Реджис кивнула. Агнес заметила, что сестра бросила взгляд на высокий секретер, на крышке которого с фотографии улыбался отец. Реджис давно ее туда поставила, вскоре после их возвращения из Ирландии. Кто-то сдвинул рамку, отставил подальше, и она заботливо подвинула ее на прежнее место.

Агнес известно, зачем она это делает.

Когда они были маленькими, отец обязательно заходил в детскую повозиться с ними. Там он и стоял, в ногах кроватей, улыбаясь им сверху вниз, потом присаживался куда-нибудь на краешек и читал. Такой добрый, любящий. Реджис думает, что фотография — это он. Не просто старый снимок, застывший миг времени, а настоящий живой отец.

— Он, действительно, едет домой, — подтвердила Агнес.

Но Реджис не ответила. Просто замерла, касаясь рукой отцовского снимка, словно он был реальнее слов сестры, потом улыбнулась девочкам и вышла из комнаты.

Глава 5

Хонор чувствовала дрожь во всем теле, электрический заряд в воздухе, почти как при смене времен года, будто с севера хрустко шла осень. Но стоял конец лета, трава и камни источали жар, вода была тихая, небо безоблачно-голубое. Моя у кухонного окна посуду после завтрака, она увидела вышедшую из боковой двери Реджис и окликнула дочку.

— Мне с тобой надо поговорить.

— Питер заедет минут через десять, отвезет меня в библиотеку — нельзя ли попозже?

— Зайди ненадолго.

Хонор заметила, как дочь застыла с мрачным взглядом и неохотно направилась к кухонной двери.

— В чем дело? — спросила Реджис.

— Хочу поговорить с тобой наедине. О письме твоего отца. С глазу на глаз, без девочек.

— Почему?

Хонор набрала в грудь воздуху. Разговоры о Джоне — пустыня Сахара. Без воды, без деревьев, нестерпимо обширная; им ни разу не удалось безопасно ее пересечь.

— Потому что хочу узнать, как ты себя чувствуешь.

— Отлично, мам, — заверила Реджис.

— Расскажи.

— Что ты хочешь от меня услышать?

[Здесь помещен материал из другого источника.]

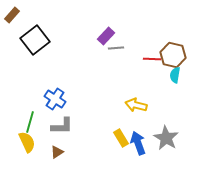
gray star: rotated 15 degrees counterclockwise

Наконец папа едет домой, я уже больше ждать не могу. А ты?

— Речь идет не обо мне. Именно ты…

— Что? Я виновата в том, что он попал в тюрьму? Знаю, мам.

— Я вовсе не то хотела сказать! — выдохнула Хонор и удивилась, как дочери удается так быстро вникать в суть. — Я имею в виду, что именно ты меня беспокоишь. Знаю, ты долго ждала этого дня. Просто хочу спросить…

Дочь напряженно смотрела на нее и слушала, поэтому Хонор не хватило духу сказать то, что хотелось: посоветовать Реджис не питать особых надежд.

— Что?

— …не стоит ли нам пойти к доктору Корри? — договорила она вместо этого.

— Я больше не нуждаюсь в лечении, — заявила Реджис. — Выздоровела полностью. Три года не ныряла в Дьявольскую пучину, как минимум, четыре года не лазала на церковный шпиль, держу обещание больше не плавать к Норт-Бразер и выхожу замуж.

— Я не уверена в положительности последнего пункта.

— Что ты говоришь? — гневно переспросила Реджис.

— Детка, ты слишком молода. Вот и все, что я могу сказать. Позволь мне договориться с доктором Корри и…

— Если тебе самой больше не хочется замуж, это не означает, что никому другому не хочется, и что я должна вернуться в психушку!

— Реджис, милая…

— В том, что отец сел в тюрьму, одно хорошо — это в каком-то смысле облегчило дело. Тебе не пришлось взашей его выгонять.

Хонор глубоко вздохнула. Реджис уставилась на мать в ожидании возражений. «Девочка разрывается, видя идиллическую любовь между родителями и ее обреченность», — подумала Хонор.

— С другой стороны, — продолжала Реджис, хотя мать не сказала ни слова, — ты, похоже, вновь хочешь заниматься живописью.

У Хонор гулко стукнуло сердце. Она даже не думала, что кто-нибудь об этом догадывается. Искусство превратилось в работу, в предмет преподавания. Ее собственные произведения кажутся замшелыми.

— Да, — призналась она, — кое-что новое начала. Это приятно.

— Он тебя вдохновил, — усмехнулась Реджис. — Все возвращается. Вы оба художники. Никогда друг без друга не сможете жить.

Хонор отвела глаза. Реджис задела чувствительный нерв, не зная, что любовь к Джону превратила для нее практически любую другую любовь в мелкую и пустую. Она его любила всем своим существом. На радость и на горе он самый желанный на свете мужчина, и при известии о его возвращении на нее потоком нахлынули мысли, которые хотелось запечатлеть на холсте.

— Только больше не держи на него зла, — сказала Реджис.

— За что?

— Сама знаешь. За то, что я была на утесе. В этом я виновата, не он.

— Тебе было четырнадцать, — напомнила Хонор.

— Знаю! Я была уже достаточно взрослая, сама могла о себе позаботиться. Поэтому ни в чем не вини папу. Во всем я сама виновата…

— Скажешь мне это, когда у тебя будут дети, — ответила Хонор.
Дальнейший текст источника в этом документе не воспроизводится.